Cancer Research Hospital
Here in Cambridge we believe that the only way to make cancer treatment more effective and more sustainable is to change two fundamental variables: detecting cancer earlier and treating it more precisely, matching patients to a course of therapy designed to target the vulnerabilities in their particular cancer at the earliest opportunity. To achieve this vision, the University of Cambridge is partnering with Cambridge University Hospitals NHS Foundation Trust to develop a new type of cancer hospital, which will harness the strength of Cambridge research in the early detection and precision treatment of cancer, and deploy life-saving innovation at-scale and in clinical real-time.
In the Cambridge Cancer Research Hospital, University chemists, physicists, engineers, and mathematicians will work together with doctors to develop and implement new tools, tests, predictive models, and more.
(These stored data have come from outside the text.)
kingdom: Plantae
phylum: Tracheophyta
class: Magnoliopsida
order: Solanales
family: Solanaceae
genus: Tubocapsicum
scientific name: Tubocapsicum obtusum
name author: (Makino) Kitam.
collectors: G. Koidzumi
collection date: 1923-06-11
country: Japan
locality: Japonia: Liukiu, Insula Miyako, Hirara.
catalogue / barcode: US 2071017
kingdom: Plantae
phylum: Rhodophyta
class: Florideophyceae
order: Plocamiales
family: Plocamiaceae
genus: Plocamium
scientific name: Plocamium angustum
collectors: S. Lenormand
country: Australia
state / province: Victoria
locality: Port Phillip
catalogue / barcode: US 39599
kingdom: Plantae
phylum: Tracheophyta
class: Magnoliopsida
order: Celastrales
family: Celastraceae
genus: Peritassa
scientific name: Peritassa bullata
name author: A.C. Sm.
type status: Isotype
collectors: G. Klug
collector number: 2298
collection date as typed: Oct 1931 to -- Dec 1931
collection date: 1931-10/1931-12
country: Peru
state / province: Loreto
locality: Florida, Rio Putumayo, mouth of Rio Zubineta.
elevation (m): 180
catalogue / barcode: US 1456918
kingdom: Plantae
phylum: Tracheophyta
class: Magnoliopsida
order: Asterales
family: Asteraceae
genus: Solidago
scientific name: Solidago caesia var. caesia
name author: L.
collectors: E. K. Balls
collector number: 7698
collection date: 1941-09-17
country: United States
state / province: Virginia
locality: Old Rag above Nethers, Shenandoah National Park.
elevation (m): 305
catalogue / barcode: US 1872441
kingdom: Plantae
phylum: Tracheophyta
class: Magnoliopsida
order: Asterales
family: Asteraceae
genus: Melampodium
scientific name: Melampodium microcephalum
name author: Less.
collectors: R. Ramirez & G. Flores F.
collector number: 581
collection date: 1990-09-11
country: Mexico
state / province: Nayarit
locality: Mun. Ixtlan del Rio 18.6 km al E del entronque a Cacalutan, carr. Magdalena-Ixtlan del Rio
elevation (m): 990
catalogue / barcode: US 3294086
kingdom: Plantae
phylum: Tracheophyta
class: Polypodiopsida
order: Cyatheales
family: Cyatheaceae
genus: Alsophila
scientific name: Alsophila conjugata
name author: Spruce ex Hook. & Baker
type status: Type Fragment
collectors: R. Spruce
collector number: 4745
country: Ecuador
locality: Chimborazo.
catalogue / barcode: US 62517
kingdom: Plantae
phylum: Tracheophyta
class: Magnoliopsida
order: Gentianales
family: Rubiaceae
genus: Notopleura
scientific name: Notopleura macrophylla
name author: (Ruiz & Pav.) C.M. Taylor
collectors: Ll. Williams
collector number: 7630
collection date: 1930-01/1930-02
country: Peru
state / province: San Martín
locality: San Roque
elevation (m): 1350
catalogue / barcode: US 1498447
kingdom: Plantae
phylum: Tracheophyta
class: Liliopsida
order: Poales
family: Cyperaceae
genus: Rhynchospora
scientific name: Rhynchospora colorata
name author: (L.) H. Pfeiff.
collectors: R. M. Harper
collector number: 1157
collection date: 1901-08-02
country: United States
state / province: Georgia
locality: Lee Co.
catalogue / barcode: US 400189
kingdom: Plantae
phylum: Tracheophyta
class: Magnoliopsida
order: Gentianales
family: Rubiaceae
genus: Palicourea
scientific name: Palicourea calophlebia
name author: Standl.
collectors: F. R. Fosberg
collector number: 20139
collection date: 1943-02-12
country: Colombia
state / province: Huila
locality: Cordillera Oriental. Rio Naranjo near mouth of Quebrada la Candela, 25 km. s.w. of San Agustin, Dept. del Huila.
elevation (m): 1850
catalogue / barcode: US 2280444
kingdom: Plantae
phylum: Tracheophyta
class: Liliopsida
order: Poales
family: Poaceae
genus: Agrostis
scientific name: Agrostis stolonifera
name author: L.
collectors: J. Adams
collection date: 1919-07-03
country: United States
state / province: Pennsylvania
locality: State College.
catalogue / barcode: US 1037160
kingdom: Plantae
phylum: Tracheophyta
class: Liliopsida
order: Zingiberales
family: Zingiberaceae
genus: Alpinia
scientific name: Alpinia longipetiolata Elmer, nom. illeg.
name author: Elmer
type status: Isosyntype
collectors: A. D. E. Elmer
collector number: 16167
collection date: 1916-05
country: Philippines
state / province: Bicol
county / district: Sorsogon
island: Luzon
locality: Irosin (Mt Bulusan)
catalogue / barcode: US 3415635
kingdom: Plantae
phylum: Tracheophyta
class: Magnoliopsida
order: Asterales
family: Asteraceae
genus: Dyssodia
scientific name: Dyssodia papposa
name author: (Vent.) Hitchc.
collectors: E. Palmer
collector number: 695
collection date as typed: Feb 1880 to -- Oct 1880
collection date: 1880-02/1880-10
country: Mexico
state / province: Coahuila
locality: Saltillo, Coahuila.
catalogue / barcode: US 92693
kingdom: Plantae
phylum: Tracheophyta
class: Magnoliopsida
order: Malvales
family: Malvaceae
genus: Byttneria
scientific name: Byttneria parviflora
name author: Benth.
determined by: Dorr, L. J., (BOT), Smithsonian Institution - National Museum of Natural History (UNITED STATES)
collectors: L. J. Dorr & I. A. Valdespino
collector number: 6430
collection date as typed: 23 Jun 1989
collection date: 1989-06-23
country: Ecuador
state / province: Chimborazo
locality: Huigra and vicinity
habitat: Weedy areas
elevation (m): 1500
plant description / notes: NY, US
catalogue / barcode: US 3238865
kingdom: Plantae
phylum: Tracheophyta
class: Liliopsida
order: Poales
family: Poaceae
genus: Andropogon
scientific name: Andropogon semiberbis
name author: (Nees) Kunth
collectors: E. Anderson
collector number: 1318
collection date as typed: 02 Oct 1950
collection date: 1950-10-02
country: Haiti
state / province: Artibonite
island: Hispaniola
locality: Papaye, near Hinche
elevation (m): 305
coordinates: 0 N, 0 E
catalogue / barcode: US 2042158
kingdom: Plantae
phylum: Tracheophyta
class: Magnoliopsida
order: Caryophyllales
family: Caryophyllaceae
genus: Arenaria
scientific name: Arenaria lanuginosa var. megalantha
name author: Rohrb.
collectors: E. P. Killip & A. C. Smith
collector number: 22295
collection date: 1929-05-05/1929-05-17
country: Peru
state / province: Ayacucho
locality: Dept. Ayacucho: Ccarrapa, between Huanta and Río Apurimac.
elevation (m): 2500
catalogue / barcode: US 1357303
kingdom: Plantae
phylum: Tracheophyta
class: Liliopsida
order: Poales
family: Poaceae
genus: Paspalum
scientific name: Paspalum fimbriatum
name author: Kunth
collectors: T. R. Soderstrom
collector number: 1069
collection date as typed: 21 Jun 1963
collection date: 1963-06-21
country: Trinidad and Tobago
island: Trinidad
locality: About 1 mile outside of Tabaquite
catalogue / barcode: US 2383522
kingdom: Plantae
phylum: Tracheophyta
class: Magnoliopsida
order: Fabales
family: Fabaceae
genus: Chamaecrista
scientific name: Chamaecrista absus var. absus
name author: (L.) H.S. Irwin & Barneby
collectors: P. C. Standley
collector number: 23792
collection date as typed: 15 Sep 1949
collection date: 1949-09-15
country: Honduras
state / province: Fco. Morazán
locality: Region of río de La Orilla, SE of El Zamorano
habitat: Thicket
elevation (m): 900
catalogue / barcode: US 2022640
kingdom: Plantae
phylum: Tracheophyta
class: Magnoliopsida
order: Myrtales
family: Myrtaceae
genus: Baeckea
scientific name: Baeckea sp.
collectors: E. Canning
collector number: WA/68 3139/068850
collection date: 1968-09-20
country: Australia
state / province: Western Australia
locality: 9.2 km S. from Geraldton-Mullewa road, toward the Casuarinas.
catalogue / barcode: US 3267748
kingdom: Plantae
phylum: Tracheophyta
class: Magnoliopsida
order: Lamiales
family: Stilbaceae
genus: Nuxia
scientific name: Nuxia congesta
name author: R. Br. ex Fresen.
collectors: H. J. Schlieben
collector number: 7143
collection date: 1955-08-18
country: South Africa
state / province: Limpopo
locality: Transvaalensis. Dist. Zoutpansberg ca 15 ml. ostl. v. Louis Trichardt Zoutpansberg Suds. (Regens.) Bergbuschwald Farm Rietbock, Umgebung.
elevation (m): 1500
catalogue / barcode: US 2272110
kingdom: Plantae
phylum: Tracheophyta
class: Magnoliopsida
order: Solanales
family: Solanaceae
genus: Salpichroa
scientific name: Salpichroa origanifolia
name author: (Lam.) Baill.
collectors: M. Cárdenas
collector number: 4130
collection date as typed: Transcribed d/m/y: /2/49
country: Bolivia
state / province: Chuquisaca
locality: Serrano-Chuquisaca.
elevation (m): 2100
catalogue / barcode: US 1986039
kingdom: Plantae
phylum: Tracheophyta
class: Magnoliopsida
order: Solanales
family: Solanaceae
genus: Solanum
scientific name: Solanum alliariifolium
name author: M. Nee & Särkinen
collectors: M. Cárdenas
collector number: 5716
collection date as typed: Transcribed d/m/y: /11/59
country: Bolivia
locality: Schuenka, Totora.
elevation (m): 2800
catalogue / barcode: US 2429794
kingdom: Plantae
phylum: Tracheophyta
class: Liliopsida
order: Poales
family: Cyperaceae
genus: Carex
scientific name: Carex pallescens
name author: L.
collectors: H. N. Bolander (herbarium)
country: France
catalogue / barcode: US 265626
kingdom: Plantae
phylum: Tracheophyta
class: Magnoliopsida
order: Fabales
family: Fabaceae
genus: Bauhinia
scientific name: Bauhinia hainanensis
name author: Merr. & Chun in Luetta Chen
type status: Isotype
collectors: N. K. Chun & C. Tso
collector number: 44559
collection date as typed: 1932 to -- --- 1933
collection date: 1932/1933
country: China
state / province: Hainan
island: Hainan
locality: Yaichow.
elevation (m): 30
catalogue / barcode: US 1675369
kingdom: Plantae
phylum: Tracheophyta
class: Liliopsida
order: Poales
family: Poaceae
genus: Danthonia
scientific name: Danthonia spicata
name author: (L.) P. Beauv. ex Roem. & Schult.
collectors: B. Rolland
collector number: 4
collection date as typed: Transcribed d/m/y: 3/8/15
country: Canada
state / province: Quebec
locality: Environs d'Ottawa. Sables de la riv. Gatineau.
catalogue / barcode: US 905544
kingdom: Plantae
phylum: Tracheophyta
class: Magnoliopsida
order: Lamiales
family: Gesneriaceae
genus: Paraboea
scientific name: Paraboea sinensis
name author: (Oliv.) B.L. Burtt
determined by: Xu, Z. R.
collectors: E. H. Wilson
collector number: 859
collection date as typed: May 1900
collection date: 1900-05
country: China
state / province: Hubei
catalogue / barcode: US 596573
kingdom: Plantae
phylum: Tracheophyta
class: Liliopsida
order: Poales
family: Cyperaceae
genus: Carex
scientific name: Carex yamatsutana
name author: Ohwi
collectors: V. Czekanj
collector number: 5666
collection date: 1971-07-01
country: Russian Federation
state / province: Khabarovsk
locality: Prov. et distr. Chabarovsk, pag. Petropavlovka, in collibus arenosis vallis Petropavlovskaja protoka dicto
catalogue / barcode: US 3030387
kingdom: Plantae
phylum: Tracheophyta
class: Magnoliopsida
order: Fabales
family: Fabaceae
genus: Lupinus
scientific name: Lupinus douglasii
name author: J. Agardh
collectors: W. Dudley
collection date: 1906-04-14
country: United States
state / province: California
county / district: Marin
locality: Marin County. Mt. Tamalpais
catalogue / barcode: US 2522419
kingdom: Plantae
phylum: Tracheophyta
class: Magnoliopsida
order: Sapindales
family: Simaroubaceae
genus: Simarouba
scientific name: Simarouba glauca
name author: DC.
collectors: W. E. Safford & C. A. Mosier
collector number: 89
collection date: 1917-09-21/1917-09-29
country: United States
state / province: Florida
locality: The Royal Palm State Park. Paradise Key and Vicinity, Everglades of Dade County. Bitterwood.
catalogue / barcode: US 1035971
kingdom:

From machine-learning experts, using live patient data to help us make better-informed treatment decisions, to engineers undertaking early-phase tests of new detection and monitoring devices, our practice-changing work will be taking place at, or just seconds away from, the patient’s bedside.
It will be a place where more of those patients are cured and where fewer suffer unnecessary treatment side-effects. More radically, we see it as a place where over time fewer will need to occupy those in-patient rooms, or chemotherapy beds, because their cancer will have been found and managed at the earliest possible point of detection, long before more aggressive intervention was required.
Our ambition is that the gains made in Cambridge are extended to patients whose cancer will be diagnosed and treated in other cities and regions, and that our discoveries and innovations become widespread, enduring improvements in cancer treatment and outcomes worldwide.